Create a plan for releasing an update when Apple's notarization service is not available
Last year Apple introduced "notarization" into their app-signing process. We integrated this into our release process in #30126 (moved). However, our current process assumes Apple's notarization service is highly-available. This is not always true, and in our experience it has frequent outages or slowness (but maybe we just have really bad timing).
In our current release flow, as a result of our release process assuming notarization is "quick", we wait for Apple to notarize each package and then "staple" the notarization into each dmg. After this is completed, we regenerate the macOS mar files and then compute the hash of all of the signed packages (and then sign all of the individual files).
I wonder if we can think about these last three steps again, particularly in a situation where we must get out an update as quickly as possible (I'm thinking like a chemspill).
- If we don't staple the notarization, then we can code-sign (gatekeeper) the packages and then continue with the remaining release steps (recreate mars and incrementals, signmars, hash, gpg sign) in parallel with waiting for notarization from Apple.

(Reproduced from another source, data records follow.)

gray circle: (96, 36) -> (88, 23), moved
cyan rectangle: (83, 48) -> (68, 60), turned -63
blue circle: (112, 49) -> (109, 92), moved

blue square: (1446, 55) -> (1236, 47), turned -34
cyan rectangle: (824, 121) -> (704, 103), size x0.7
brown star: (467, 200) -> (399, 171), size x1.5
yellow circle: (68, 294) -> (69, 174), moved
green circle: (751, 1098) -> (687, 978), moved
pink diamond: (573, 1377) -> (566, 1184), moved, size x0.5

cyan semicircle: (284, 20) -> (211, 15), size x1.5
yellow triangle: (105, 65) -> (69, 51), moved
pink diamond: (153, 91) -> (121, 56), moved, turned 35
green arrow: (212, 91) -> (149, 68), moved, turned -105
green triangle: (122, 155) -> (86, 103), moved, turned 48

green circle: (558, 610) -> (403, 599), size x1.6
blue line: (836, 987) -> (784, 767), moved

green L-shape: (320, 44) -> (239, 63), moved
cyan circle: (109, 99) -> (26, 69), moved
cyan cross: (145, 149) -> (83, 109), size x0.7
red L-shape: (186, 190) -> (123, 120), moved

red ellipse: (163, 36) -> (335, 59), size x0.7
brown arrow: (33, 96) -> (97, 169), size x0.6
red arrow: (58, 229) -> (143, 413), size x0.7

- We split the release between Windows/Linux/Android and macOS, where we release updates for the former platforms initially and we release updates for macOS when the packages are ready. This would require "teaching" some of our scripts if they should operate over al platforms or only a subset of them.
The main disadvantage of (1) is that all macOS users will query Apple for checking the update's notarization. We want to limit the amount of information Apple learns about our users, and this enumeration is not good.
The main disadvantage of (2) is additional complexity in our build/release process. Maybe the webserver's config needs changing, too?